A testa alta Rodolfo, lavoratore nel settore del gioco, racconta la sua storia.

“Io da ormai 11 anni mi occupo dell’installazione e della manutenzione di apparecchi da gioco. La ditta per cui lavoro l’ho vista crescere con me, maturare con me ed evolversi. Con me contiamo oltre 2000 dipendenti in Italia. Non siamo mafiosi condannati al 41bis (e ora liberi), ma gente onesta che lavora, che si impegna, che prende il suo lavoro con serietà e dedizione. Ecco, adesso a vedersi catapultati nel mondo del male assoluto e il peggiore di tutti non ci stiamo! Non diciamo che la scusa è la patologia perché, miei “cari” governanti, se di tale malattia si tratta, ebbene c’è anche se un individuo gioca online. Quindi cercate un’altra scusa e pensate che i vostri lauti stipendi sono pagati in maggioranza con il prelievo sanguinoso da giocatori e aziende del settore. Ricordatevi che chi tiene “buona” per ora una popolazione che non ne può più (forze dell’ordine) è pagato ancora grazie ai soldi di cui cito qualche riga sopra e quando non ne avrete più sarete soli!
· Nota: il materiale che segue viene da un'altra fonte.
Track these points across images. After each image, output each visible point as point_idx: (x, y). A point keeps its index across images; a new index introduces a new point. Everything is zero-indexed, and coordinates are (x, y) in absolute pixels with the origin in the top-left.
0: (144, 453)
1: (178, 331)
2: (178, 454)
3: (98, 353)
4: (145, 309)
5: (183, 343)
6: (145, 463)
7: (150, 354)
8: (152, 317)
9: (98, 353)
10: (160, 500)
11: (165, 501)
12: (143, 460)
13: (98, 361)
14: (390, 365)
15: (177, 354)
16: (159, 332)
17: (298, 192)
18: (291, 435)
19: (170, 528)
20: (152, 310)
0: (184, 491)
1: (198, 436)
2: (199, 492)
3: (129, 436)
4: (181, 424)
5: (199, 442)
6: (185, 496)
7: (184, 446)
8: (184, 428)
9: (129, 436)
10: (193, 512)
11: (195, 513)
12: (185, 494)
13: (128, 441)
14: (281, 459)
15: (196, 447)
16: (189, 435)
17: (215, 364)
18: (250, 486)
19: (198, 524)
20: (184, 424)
I sacrifici bisogna farli tutti insieme e non discriminare un’occupazione anziché un altra. Ricordatevi anche che chi entra in una sala per giocare o in un tabaccaio lo fa consapevole di farlo. Non c’è nessuno che obbliga l’individuo a giocare. Mi sento sempre più avvilito. Lo Stato italiano mi sta togliendo il lavoro!”.